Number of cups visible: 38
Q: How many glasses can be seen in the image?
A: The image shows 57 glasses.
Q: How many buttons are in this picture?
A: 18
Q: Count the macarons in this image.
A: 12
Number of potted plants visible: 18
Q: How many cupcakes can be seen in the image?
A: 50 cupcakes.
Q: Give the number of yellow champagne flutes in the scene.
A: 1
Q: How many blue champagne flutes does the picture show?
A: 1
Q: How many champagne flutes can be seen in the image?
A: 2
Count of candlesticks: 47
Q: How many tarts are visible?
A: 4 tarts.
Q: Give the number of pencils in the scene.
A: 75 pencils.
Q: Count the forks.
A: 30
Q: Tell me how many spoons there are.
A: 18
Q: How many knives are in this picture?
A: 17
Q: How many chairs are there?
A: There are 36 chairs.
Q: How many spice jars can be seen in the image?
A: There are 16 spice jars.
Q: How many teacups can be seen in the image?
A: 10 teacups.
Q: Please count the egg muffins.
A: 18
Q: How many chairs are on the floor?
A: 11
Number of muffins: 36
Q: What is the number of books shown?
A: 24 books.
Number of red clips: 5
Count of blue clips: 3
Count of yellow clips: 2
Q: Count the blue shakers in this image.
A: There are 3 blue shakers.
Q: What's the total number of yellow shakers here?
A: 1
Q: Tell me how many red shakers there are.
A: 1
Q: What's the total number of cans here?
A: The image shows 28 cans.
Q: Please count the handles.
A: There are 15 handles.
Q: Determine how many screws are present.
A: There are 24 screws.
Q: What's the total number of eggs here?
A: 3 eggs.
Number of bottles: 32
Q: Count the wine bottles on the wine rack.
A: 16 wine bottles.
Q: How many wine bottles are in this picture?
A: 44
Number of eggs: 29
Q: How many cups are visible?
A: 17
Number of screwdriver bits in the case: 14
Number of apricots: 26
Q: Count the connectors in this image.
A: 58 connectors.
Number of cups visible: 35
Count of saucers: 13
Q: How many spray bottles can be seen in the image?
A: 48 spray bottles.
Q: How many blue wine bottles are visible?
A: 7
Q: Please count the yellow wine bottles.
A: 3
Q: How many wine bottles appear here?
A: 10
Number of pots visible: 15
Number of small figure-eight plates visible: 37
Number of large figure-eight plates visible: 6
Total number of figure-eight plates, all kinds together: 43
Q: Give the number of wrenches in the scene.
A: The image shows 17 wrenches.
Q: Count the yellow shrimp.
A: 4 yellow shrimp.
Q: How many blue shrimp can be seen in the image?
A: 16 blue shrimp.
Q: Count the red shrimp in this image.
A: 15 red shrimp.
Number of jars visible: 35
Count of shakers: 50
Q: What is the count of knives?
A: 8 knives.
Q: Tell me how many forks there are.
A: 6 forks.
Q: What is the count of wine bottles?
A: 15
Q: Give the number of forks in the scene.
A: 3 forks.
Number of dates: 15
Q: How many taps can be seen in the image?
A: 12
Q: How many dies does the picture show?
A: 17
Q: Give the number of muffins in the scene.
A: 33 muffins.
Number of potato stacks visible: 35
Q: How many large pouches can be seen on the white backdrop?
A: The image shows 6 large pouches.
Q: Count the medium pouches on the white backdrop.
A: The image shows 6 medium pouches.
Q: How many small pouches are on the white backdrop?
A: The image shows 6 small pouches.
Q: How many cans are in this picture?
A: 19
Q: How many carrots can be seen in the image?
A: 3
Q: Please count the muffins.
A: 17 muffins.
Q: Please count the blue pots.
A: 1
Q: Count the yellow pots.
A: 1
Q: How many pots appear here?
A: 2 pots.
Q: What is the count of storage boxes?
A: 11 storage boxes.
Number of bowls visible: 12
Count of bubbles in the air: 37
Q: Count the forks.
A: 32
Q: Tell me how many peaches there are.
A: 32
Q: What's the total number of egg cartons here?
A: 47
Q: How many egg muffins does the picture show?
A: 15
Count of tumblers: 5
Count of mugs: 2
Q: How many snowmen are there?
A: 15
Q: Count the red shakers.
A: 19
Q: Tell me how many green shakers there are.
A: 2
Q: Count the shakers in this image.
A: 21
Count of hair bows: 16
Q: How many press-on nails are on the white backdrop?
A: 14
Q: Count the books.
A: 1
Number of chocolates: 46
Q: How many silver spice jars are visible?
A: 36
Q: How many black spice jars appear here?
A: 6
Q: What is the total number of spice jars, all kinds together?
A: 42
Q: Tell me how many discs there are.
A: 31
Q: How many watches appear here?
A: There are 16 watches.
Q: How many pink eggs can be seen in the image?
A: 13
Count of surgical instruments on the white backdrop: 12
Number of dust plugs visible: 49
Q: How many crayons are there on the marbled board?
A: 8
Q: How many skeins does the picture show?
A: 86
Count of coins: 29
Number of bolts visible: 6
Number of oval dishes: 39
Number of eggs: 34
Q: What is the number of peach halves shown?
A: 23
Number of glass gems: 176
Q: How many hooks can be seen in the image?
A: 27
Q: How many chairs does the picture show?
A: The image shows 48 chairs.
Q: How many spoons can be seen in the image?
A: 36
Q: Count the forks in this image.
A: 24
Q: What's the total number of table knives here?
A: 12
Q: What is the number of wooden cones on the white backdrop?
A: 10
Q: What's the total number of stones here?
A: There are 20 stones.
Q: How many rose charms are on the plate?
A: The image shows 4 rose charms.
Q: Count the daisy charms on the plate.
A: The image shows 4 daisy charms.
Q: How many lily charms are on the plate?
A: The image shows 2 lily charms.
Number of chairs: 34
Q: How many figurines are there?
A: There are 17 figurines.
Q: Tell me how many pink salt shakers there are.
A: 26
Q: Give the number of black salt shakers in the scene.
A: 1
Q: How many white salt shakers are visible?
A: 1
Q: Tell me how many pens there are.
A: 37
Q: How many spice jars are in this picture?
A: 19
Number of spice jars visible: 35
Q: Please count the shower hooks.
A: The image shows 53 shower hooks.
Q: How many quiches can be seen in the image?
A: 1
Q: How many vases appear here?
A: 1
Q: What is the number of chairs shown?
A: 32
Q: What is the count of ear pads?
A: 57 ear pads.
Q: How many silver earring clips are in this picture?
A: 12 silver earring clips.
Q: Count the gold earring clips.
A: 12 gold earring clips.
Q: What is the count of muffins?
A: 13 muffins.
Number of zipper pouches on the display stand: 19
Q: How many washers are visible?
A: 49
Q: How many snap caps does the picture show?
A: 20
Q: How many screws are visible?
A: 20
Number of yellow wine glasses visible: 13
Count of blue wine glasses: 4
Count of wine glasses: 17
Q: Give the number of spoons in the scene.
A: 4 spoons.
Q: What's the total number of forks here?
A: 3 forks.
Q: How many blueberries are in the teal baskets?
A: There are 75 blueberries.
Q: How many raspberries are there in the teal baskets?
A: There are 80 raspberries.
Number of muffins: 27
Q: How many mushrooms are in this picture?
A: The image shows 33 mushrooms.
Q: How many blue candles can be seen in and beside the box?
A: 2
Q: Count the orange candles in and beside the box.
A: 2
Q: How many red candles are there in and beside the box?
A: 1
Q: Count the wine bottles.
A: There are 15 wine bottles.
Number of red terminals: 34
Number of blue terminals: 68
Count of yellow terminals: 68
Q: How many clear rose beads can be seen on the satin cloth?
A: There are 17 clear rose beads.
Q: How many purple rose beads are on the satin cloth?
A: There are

※ ※ ※

Can you extract the data above starting with the line that contains "Q: How many chairs are there?" and going on through the line that contains "Number of potato stacks visible: 35", repeating each line exactly?

Q: How many chairs are there?
A: There are 36 chairs.
Q: How many spice jars can be seen in the image?
A: There are 16 spice jars.
Q: How many teacups can be seen in the image?
A: 10 teacups.
Q: Please count the egg muffins.
A: 18
Q: How many chairs are on the floor?
A: 11
Number of muffins: 36
Q: What is the number of books shown?
A: 24 books.
Number of red clips: 5
Count of blue clips: 3
Count of yellow clips: 2
Q: Count the blue shakers in this image.
A: There are 3 blue shakers.
Q: What's the total number of yellow shakers here?
A: 1
Q: Tell me how many red shakers there are.
A: 1
Q: What's the total number of cans here?
A: The image shows 28 cans.
Q: Please count the handles.
A: There are 15 handles.
Q: Determine how many screws are present.
A: There are 24 screws.
Q: What's the total number of eggs here?
A: 3 eggs.
Number of bottles: 32
Q: Count the wine bottles on the wine rack.
A: 16 wine bottles.
Q: How many wine bottles are in this picture?
A: 44
Number of eggs: 29
Q: How many cups are visible?
A: 17
Number of screwdriver bits in the case: 14
Number of apricots: 26
Q: Count the connectors in this image.
A: 58 connectors.
Number of cups visible: 35
Count of saucers: 13
Q: How many spray bottles can be seen in the image?
A: 48 spray bottles.
Q: How many blue wine bottles are visible?
A: 7
Q: Please count the yellow wine bottles.
A: 3
Q: How many wine bottles appear here?
A: 10
Number of pots visible: 15
Number of small figure-eight plates visible: 37
Number of large figure-eight plates visible: 6
Total number of figure-eight plates, all kinds together: 43
Q: Give the number of wrenches in the scene.
A: The image shows 17 wrenches.
Q: Count the yellow shrimp.
A: 4 yellow shrimp.
Q: How many blue shrimp can be seen in the image?
A: 16 blue shrimp.
Q: Count the red shrimp in this image.
A: 15 red shrimp.
Number of jars visible: 35
Count of shakers: 50
Q: What is the count of knives?
A: 8 knives.
Q: Tell me how many forks there are.
A: 6 forks.
Q: What is the count of wine bottles?
A: 15
Q: Give the number of forks in the scene.
A: 3 forks.
Number of dates: 15
Q: How many taps can be seen in the image?
A: 12
Q: How many dies does the picture show?
A: 17
Q: Give the number of muffins in the scene.
A: 33 muffins.
Number of potato stacks visible: 35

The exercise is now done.